Bylismy rano w Jugendamcie niestety znowu musielismy przelozyc na za tydzien i jak R. wroci do domu to zadzwoni jeszcze raz do zony znajomego i pozostaje tylko modlic sie zeby miala wtedy wolne bo jak nie ona to nie mamy nikogo. Wiem, ze mozna to zalatwic u notariusza za oplata ale to bierzemy jako ostateczna ostatecznosc, mamy za duzo wydatkow a jeszcze dzis dostalismy mandat bo R. sie zamyslil i przejechal na czerwonym a te psy zasrane jechaly za nami... (wartosc mandatu 100€ i wiecej, ma przyjsc poczta...)

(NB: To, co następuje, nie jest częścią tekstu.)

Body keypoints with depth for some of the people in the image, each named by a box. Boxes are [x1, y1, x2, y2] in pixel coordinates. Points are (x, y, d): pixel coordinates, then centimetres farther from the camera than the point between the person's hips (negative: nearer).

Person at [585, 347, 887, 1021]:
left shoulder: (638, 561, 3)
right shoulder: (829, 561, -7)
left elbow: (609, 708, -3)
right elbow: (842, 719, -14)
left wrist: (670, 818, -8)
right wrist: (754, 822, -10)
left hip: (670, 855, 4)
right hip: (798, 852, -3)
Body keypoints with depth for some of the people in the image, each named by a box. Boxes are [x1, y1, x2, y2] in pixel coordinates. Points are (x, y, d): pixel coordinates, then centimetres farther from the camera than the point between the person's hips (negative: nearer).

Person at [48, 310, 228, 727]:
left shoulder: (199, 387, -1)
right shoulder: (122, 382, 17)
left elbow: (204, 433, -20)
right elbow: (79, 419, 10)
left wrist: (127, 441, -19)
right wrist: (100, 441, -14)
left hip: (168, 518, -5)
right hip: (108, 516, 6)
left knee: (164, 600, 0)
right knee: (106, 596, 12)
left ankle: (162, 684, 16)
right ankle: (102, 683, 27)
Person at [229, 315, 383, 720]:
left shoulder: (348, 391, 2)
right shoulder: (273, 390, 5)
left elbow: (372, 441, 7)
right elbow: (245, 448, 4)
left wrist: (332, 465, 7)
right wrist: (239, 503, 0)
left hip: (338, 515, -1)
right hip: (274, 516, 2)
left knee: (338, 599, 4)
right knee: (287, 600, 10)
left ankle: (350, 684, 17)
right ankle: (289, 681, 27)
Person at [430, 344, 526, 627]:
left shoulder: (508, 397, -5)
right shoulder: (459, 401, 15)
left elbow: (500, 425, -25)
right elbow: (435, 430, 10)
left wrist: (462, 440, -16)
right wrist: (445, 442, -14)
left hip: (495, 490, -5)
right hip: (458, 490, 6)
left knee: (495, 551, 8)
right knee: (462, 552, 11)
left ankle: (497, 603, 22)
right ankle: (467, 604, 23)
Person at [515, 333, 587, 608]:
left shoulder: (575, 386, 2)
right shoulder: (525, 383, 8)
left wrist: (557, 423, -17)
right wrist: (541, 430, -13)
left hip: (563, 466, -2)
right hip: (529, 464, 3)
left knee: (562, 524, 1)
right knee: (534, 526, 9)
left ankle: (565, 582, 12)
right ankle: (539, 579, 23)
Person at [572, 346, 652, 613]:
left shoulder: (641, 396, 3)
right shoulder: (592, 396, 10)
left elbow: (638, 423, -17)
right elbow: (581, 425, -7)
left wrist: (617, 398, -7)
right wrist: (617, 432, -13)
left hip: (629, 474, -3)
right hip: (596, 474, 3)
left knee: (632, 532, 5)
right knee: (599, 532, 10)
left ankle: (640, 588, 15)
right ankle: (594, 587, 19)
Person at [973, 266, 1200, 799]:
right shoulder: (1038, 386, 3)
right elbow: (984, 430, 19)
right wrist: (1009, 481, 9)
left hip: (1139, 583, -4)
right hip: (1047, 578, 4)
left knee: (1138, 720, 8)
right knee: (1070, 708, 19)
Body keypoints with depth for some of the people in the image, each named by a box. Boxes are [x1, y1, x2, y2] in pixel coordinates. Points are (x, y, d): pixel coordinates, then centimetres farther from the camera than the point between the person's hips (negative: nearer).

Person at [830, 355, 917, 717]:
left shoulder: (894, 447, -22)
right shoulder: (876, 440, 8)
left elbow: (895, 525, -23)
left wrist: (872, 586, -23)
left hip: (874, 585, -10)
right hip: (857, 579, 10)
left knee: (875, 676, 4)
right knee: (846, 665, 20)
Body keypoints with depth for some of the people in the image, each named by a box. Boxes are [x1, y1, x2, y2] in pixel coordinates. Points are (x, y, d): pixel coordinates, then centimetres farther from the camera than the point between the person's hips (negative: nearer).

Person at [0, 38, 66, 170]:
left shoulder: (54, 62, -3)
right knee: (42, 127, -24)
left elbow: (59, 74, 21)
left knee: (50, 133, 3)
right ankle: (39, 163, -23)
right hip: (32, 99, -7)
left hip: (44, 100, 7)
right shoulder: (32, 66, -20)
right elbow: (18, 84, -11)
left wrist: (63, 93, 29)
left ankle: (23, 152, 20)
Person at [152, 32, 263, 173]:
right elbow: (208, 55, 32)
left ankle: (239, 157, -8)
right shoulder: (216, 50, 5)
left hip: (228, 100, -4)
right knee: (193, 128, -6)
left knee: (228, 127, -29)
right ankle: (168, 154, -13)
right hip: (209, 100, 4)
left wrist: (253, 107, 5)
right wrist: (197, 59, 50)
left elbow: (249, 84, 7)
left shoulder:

W dodatku stwierdzilam ze nie oplaca mi sie skladac wnioskow o Kindergeld i Elterngeld skoro pobieram zasilek ALGII bo JC traktuje to jako moj dochod i ponoc tyle ile pobieram to tyle mi zabiora (mimo ze to dla dziecka...) wiec wyjde na zero a nawet bede musiala jeszcze doplacic dla JC... Mimo wszystko jedna dziewczyna napisala mi, ze o KG i Elterngeld trzeba skladac...
Odpisala mi baba z MOPSu, ze jak bede w miescie to mam zlozyc podanie o wydanie zaswiadczenia o nie pobieraniu swiadczen rodzinnych ale czy dostane to od reki to nie odpisala mimo iz pytalam, ehhh...Wiadomość wyedytowana przez autora: 8 grudnia 2014, 18:02
-
Kurcze wszystkie kobitki mają wizyte co 2 tygodnie tylko ja jakaś inna jestem no trudno podpytam lekarza w czwartek hehe
aggatte - no właśnie ja też tak słyszałam, że z job center zabierają wszystkie dodatki..nie wiem czy jest sens się o to starać -
Aggattee ja złożyłam do mojego MOPSU taki wniosek i dostałam laborat na cała stronę, ze mi nie wystawia takiego zaświadczenia. Debile i tyle ale to zależy od urzędników. Ja niestety miałam pecha i na pewno u nich nie dostanę czegoś takiego.
Szkoda,moze wam dzis nie wyszło trzymam kciuki za kolejny termin.